* _Your task_
Pick out each line in the entries below that has the word "Earle" in it, and copy those lines out. Case counts, so only matches with the same capital and small letters qualify.

* _Data provided_

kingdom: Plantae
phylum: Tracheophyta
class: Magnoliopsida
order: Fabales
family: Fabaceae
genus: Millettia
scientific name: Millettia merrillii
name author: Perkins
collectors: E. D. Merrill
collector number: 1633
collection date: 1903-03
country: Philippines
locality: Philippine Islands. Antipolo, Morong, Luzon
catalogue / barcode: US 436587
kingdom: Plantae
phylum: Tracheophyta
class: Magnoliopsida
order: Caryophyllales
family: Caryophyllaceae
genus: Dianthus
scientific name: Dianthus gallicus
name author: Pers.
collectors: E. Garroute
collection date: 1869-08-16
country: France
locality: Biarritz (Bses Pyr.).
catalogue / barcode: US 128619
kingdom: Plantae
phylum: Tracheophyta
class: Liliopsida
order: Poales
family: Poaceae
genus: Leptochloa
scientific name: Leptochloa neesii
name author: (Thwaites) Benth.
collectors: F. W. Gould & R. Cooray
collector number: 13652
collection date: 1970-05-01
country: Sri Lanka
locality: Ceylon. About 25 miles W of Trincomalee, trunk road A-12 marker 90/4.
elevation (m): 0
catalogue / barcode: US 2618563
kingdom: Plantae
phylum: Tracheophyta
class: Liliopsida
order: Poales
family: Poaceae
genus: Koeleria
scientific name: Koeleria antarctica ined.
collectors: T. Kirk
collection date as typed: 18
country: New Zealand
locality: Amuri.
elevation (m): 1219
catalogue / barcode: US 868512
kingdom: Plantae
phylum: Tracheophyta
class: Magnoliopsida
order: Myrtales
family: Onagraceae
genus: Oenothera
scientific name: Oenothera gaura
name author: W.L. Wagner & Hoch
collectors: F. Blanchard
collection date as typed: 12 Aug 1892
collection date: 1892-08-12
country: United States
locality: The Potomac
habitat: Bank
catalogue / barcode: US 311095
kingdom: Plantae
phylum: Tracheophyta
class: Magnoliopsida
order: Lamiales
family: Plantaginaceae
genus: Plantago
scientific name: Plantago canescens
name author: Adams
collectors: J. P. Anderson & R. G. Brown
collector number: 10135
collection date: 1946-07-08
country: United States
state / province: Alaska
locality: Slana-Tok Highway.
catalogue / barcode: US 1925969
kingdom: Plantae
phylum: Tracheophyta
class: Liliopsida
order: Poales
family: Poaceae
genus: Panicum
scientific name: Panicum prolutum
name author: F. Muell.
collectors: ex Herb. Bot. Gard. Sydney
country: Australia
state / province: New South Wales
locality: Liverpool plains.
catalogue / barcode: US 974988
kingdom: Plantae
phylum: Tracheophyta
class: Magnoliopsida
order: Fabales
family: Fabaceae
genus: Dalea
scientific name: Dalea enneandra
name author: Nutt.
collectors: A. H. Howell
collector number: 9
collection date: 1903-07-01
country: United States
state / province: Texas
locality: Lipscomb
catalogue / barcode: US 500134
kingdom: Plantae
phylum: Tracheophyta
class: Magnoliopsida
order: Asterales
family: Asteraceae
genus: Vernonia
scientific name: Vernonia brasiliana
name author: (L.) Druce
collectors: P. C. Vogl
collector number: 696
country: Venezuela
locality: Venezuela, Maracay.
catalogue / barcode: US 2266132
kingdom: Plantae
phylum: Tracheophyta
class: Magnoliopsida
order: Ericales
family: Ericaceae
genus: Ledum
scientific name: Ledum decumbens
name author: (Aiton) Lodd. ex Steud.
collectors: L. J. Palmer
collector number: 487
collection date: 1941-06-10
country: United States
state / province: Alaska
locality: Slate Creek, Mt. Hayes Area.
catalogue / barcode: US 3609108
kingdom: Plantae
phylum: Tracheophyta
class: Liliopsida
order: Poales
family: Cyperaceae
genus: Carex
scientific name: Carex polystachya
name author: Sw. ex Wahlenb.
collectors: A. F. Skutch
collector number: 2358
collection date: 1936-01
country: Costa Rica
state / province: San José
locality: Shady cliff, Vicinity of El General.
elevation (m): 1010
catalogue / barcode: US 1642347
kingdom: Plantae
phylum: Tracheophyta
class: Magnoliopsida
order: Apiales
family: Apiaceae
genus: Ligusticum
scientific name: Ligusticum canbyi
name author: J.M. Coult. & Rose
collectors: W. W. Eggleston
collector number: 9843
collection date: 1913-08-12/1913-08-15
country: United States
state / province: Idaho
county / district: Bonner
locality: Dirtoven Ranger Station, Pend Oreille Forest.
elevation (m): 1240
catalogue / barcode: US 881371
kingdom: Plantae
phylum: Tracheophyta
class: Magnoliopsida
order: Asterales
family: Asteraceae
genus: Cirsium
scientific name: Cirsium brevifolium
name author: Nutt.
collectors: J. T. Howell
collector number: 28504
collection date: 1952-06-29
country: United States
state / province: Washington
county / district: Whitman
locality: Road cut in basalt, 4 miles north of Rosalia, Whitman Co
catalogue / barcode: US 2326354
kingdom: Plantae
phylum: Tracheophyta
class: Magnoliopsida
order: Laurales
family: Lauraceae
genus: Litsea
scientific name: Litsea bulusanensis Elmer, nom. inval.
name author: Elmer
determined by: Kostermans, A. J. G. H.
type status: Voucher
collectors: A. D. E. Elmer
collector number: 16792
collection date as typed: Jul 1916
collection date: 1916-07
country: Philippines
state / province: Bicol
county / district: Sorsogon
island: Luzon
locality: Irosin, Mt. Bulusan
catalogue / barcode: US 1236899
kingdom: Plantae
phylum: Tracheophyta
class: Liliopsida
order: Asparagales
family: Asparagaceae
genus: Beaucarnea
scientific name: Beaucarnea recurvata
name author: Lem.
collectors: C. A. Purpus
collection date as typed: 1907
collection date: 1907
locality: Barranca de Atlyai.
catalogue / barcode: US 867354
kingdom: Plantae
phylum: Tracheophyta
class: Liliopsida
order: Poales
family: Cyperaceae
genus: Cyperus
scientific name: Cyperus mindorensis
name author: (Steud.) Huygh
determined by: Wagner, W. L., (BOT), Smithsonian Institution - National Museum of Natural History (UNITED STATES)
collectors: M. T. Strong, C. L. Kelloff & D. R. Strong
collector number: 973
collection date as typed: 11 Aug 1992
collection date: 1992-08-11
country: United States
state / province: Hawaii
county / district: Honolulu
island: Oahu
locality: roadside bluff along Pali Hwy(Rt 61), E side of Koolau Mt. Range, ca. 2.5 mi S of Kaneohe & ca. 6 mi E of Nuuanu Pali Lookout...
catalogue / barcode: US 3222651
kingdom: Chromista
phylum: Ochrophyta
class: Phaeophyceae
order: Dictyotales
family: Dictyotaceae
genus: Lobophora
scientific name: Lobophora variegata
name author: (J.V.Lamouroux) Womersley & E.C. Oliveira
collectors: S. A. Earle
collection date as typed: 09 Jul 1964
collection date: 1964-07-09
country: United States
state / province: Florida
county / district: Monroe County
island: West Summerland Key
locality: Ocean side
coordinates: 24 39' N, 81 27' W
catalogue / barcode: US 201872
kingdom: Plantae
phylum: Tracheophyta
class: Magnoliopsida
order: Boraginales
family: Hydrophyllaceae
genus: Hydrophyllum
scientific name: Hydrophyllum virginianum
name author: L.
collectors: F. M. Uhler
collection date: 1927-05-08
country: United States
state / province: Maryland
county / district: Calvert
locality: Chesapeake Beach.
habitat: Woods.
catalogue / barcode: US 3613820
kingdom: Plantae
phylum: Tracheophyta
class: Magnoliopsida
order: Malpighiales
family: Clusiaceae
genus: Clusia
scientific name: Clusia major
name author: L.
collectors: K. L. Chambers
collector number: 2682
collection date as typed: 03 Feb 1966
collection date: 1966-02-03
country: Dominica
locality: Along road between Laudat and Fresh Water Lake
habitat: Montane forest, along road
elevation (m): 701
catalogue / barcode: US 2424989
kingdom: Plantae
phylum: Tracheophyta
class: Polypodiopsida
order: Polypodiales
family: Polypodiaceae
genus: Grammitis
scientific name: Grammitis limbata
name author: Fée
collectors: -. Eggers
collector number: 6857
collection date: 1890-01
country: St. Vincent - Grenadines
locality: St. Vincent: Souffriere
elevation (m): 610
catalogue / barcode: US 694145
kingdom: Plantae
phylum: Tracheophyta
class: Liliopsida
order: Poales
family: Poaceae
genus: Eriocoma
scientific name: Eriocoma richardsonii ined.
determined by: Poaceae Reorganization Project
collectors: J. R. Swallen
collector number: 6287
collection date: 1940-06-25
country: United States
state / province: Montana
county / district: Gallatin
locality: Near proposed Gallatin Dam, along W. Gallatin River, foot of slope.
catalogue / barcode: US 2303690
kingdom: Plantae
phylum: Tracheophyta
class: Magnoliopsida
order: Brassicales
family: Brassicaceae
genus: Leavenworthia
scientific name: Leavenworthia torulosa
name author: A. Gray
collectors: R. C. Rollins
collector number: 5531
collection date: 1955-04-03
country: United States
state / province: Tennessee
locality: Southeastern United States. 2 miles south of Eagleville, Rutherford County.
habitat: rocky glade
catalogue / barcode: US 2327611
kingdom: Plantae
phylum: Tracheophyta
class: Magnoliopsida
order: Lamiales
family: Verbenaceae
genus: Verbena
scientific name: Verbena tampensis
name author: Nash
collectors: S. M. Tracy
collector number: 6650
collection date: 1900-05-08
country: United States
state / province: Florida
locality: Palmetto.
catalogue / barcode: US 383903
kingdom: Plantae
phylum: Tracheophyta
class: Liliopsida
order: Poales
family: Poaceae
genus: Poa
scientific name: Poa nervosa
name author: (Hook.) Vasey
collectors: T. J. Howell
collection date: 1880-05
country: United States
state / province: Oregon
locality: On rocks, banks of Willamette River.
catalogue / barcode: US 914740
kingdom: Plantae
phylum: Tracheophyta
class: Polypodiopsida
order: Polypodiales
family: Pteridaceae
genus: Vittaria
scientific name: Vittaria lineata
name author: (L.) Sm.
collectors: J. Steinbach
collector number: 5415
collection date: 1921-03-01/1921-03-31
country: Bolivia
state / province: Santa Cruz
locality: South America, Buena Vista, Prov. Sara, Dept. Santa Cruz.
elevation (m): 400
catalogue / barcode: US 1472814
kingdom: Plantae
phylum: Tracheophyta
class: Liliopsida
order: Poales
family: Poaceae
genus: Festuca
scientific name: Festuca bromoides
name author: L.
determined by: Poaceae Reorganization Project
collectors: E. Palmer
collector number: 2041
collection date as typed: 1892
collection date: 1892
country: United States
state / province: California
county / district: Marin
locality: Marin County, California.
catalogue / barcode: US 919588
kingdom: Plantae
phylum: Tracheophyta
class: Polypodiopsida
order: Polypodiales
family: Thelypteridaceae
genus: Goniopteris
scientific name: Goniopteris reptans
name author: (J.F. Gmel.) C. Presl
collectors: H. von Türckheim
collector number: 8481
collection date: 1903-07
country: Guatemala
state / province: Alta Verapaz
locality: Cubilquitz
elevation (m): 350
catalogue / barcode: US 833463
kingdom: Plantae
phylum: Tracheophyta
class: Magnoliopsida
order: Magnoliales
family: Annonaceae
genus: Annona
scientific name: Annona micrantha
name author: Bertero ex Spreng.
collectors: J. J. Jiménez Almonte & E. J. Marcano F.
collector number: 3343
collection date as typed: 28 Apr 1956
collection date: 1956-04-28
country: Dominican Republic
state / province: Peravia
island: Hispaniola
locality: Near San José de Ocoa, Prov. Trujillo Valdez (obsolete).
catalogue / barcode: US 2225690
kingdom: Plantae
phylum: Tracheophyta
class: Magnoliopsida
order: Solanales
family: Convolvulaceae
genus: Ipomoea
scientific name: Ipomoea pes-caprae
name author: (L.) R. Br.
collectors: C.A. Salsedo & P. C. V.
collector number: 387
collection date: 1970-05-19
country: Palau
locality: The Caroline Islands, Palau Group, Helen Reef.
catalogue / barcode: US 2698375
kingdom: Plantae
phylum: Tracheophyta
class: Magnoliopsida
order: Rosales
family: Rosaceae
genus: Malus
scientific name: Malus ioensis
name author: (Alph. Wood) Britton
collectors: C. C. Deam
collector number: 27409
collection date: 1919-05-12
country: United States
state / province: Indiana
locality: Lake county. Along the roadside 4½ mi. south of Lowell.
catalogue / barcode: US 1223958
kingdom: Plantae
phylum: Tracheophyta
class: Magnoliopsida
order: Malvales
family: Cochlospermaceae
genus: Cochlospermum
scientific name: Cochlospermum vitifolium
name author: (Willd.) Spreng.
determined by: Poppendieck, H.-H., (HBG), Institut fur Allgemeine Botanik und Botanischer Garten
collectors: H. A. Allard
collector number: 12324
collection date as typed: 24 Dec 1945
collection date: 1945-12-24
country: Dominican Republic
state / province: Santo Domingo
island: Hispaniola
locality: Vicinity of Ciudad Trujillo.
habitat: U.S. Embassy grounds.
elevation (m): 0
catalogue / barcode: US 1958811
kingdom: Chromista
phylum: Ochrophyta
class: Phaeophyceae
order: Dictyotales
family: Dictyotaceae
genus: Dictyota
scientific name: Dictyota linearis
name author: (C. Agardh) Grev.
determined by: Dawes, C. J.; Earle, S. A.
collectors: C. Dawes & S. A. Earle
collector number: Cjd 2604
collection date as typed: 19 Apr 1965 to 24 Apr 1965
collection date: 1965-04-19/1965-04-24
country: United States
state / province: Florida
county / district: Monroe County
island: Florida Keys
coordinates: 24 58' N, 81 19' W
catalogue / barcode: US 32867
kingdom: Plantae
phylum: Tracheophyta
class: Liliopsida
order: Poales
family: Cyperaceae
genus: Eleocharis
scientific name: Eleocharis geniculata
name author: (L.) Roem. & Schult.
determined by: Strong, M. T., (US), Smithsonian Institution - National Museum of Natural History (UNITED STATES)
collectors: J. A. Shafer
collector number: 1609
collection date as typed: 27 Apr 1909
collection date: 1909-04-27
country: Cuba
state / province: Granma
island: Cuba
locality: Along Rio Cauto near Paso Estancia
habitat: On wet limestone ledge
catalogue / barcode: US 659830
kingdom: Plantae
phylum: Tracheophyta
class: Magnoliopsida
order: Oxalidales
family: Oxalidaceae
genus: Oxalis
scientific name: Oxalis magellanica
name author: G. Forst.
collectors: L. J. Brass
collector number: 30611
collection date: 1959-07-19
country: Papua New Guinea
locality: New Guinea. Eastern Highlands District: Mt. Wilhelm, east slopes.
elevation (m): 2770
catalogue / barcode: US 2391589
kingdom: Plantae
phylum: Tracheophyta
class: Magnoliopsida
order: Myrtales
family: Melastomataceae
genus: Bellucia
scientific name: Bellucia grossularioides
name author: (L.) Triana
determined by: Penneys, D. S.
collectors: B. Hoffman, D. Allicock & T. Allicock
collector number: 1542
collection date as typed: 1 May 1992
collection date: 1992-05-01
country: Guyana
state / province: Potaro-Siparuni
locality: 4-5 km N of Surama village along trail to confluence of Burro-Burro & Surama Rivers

* _Exercise output_
collectors: S. A. Earle
determined by: Dawes, C. J.; Earle, S. A.
collectors: C. Dawes & S. A. Earle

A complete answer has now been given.